For the On-Street Residential Chargepoint Grant, Northern Ireland Councils are again at considerable disadvantage. As one council put it to us…
…Council’s do not own or operate on-street car parking functions and therefore do not have the capability of installing additional charging points without a change in the existing legislation.
Currently the Department for Infrastructure are responsible for on-street car parking (checkout the document on this page for information on the 16 locations that currently have on-street chargers in Northern Ireland). David told us…
This also needs to be considered alongside the fact that the Departments role is not to act as a charge point provider – the market should provide the impetus for future commercial operation. However, Councils could act as partners in any project if they wanted to help provide infrastructure for their constituents and are prepared to manage contracts with providers post installation. It is not just councils who could provide such arrangements, private developers, NIHE, Housing Associations for example could also consider their needs where home charging is not an option for their tenants.
We certainly encourage the relevant departments to make it a requirement for developers to install chargers in order to obtain planning permission.
David also pointed out that these residential on-street chargers are mostly implemented using lamp posts in GB. According to him this would not be possible here because the different way most street lighting is wired in NI means there’s only power to lamp-posts while the lights are on.
Chicken and Egg
Another one of the requirements for the DfT Residential Chargepoint Grant is the ability to ‘demonstrate demand’. Once again the eCar Belfast team told us they could not do this.
Often the urban / suburban users who are most suited to lower range EVs live in flats, apartments and other housing with no off-street parking. We should be encouraging them to consider EV ownership. But are we really saying these people should be buying EVs with no way to charge them, then start complaining and then at that point a demand will be demonstrated?
EV uptake versus charger roll out is a classic chicken and egg situation that these grants were created to overcome.
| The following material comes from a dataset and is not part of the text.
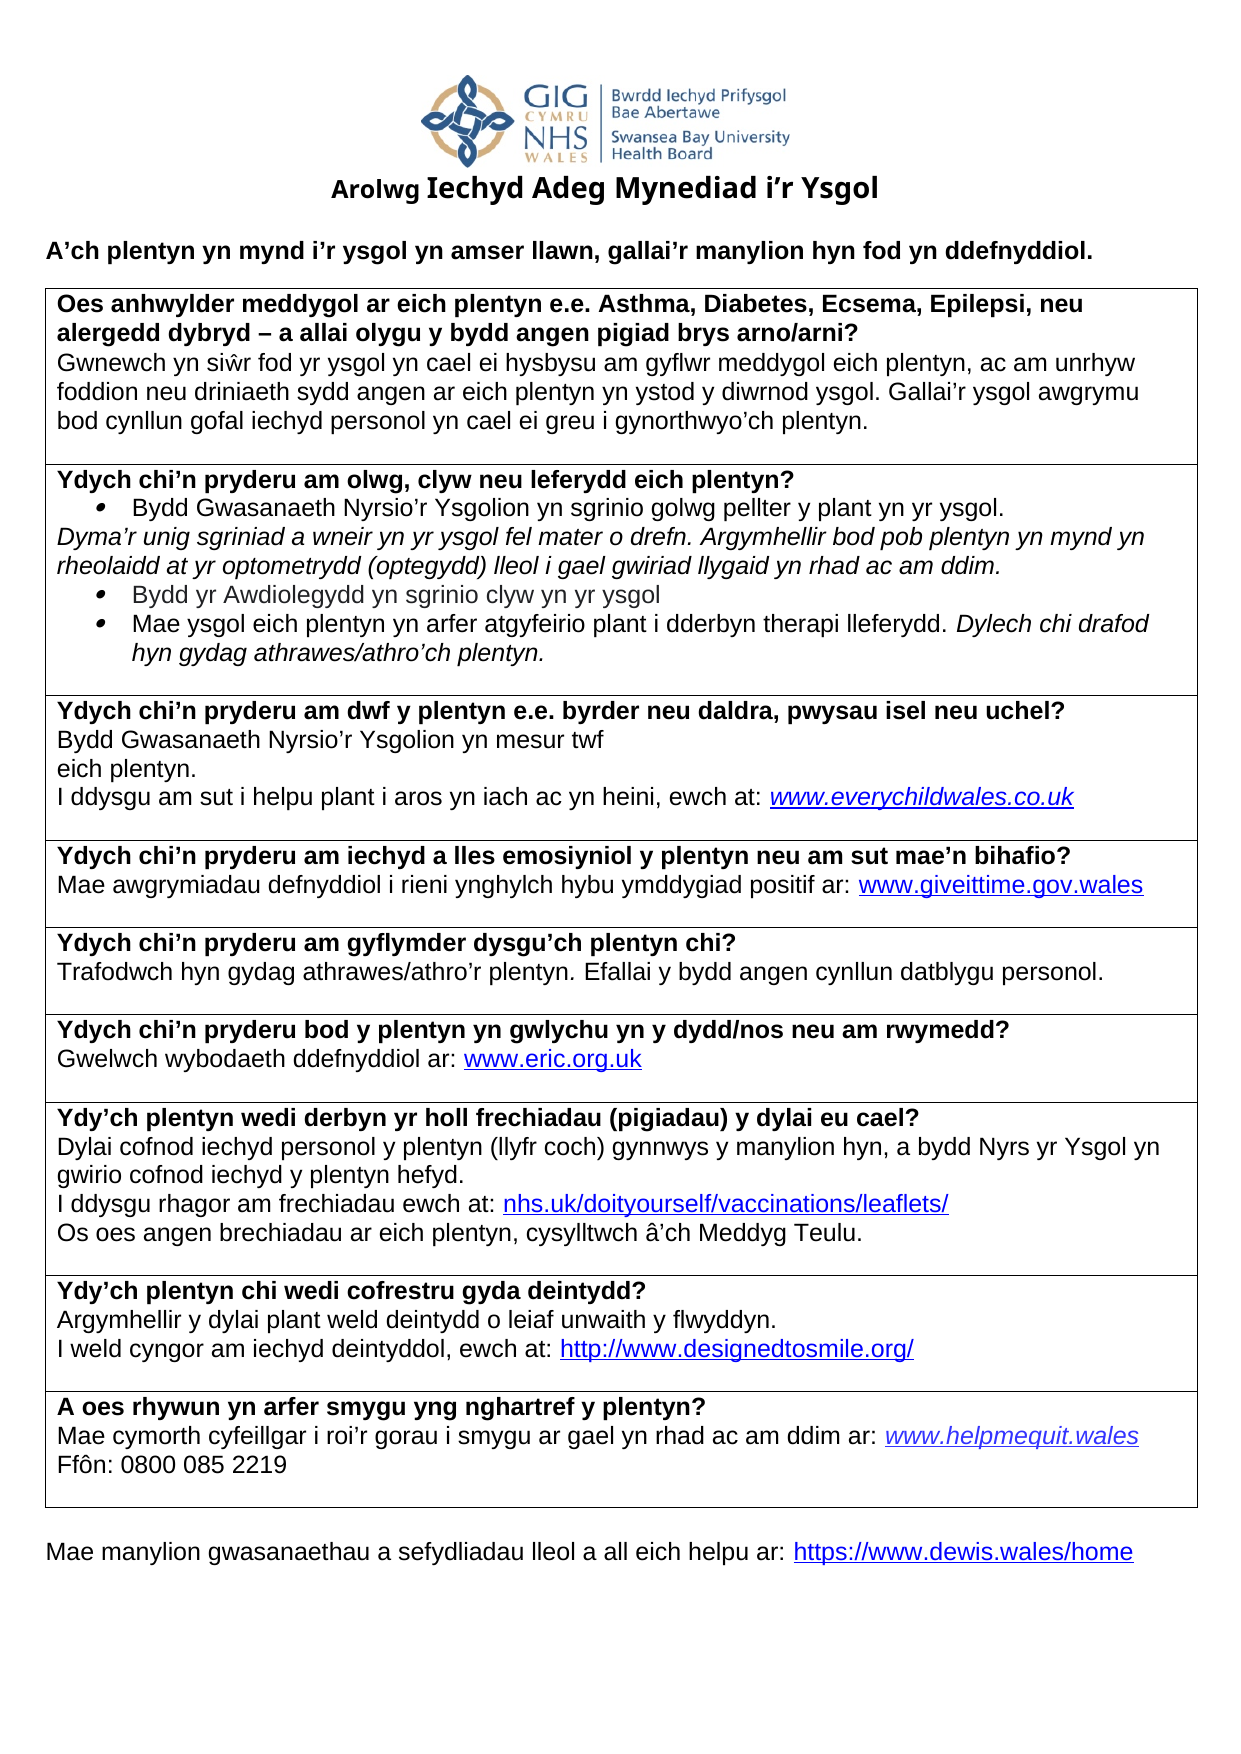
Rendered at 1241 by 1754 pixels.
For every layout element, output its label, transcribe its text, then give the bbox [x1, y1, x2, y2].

However, just like the Work Place Charger Grant fiasco, it’s clearly not working as intended.
How Can We Help
We would like to support the eCar team in its bid to lobby for change.
- We will continue to welcome a fair and reasonable payment scheme to allow investment to expand the network and provide a service level agreement for users.
- We will schedule on-going regular meetings with the eCar team in Belfast to feed back our members concerns, monitor progress and look for new ways to work together to promote EVs for sustainable transport in NI.
- While day to day issues with chargers etc should still be reported to eCar on the 0345 601 8303 phone number, you can contact the Belfast team directly yourself with any important issues using this email address – firstname.lastname@example.org
Many thanks to David for taking the time to talk to us at such length. We look forward to our next meeting with the eCarNI team in Belfast.